━━━━━ ENTRIES SUPPLIED

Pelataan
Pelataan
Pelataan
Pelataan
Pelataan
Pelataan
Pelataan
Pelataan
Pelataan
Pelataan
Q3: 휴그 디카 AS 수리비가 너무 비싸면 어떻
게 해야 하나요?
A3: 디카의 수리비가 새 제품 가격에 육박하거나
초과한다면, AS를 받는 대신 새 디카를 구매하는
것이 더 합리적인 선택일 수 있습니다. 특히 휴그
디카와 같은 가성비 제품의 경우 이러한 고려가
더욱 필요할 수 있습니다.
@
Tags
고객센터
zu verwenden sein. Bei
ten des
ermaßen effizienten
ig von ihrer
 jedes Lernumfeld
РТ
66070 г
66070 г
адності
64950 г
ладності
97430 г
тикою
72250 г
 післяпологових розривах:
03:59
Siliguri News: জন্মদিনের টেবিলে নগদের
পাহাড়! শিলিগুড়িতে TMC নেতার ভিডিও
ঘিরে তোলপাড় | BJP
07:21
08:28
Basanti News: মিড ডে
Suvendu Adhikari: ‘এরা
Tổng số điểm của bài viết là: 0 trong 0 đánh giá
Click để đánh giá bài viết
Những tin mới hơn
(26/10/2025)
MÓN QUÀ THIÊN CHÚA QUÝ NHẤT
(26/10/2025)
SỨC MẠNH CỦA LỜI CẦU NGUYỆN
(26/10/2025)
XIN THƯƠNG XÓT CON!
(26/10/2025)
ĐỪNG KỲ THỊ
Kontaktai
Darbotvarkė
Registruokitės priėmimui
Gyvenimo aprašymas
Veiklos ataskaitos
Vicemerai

━━━━━━━━━━

• [ACTION ITEM]:
How many of the lines above include the word "수리비가"? Only the number should be given.

• [TASK RESPONSE]:
2